[
https://issues.apache.org/jira/browse/SLING-5948?page=com.atlassian.jira.plugin.system.issuetabpanels:all-tabpanel
]
Ian Boston updated SLING-5948:
------------------------------
Description:
Currently multipart POST request made to sling use the commons file upload
component that parses the request fully before processing. If uploads are small
they are stored in byte[], over a configurable limit they are sent to disk.
This creates additional IO overhead, increases heap usage and increases upload
time.
Having searched the SLing jira, and sling-dev I have failed to find an issue
relating to this area, although it has been discussed in the past.
I have 2 proposals.
The SlingMain Servlet processes all requests, identifying the request type and
parsing the request body. If the body is multipart the Commons File Upload
library is used to process the request body in full when the
SlingServletRequest is created or the first parameter is requested. To enable
streaming of a request this behaviour needs to be modified. Unfortunately,
processing a streamed request requires that the ultimate processor requests
multipar parts in a the correct order to avoid non streaming, so a streaming
behaviour will not be suitable for most POST requests and can only be used if
the ultimate Servlet has been written to process a stream rather than a map of
parameters.
Both proposals need to identify requests that should be processed as a stream.
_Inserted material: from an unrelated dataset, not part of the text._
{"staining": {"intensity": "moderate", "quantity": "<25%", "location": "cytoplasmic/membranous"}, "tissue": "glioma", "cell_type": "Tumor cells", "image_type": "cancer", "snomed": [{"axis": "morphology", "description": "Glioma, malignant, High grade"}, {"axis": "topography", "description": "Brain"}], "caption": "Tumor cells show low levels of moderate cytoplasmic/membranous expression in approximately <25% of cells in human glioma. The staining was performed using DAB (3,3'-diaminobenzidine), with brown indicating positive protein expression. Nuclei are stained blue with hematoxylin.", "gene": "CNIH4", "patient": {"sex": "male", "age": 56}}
This identification must happen in the headers or URI as any identification
later than the headers may be too late. Something like a custom header
(x-uploadmode: stream) or a query string (?uploadmode=stream) or possibly a
selector (/path/to/target.stream) would work and each have advantages and
disadvantages.
h1. Proposal 1
When a POST request is identified as multipart and streaming, create a
LazyParameterMap that uses the Commons File Upload Streaming API
(https://commons.apache.org/proper/commons-fileupload/streaming.html) to
process the request on demand as parameters are requested. If parameters are
requested out of sequence, do something sensible attempting to maintain
streaming behaviour, but if the code really breaks streaming, throw an
exception to alert servlet developer early.
h2. Pros
* Follows a similar pattern to currently using the Servlet API.
h2. Cons
* [] params will be hard to support when the [] is out of order, and almost
impossible if the [] is an upload body.
* May not work when a request is routed incorrectly as getParameter requests
will be out of streaming sequence.
h2. Proposal 2
When a POST request is identified as multipart and streaming, create a
NullParameterMap that returns null for all parameter get operations. In
addition set a request Attribute containing a Iterator<Part> that allows access
to the request stream in a similar way to the Commons File Upload Streaming
API. Servlets that process uploads streams will use the Iterator<Part> object
retrieved from the request. Part is the Servlet 3 Part
https://tomcat.apache.org/tomcat-7.0-doc/servletapi/javax/servlet/http/Part.html.
IIUC This API is already used in the Sling Engine and exported by a bundle.
h2. Pros
* Won't get broken by existing getParameter calls, which all return null and do
no harm to the stream.
* Far simpler implementation as the Servlet implementation has to get the
request data in streaming order.
h2. Cons
* Needs custom servlets that understand how to process the Iterator<Part>
* Probably cant use the adaptTo mechanism on the request, as
request.adaptTo(Iterator.class) doesn't make sense being too generic. Would
need a new API to make this work. request.adaptTo(PartsIterator.class), which
PartsIterator extends Iterator.
To support both methods a standard Servlet to handle streamed uploads would be
needed, connecting the file request stream to the Resource output stream. In
some cases (Oak S3 DS Async Uploads, Mongo DS) this wont entirely eliminate
local disk IO, although in most cases the Resource output stream wrapps the
final output stream. To maintain streaming a save operation may need to be
performed for each upload to cause the request stream to be read.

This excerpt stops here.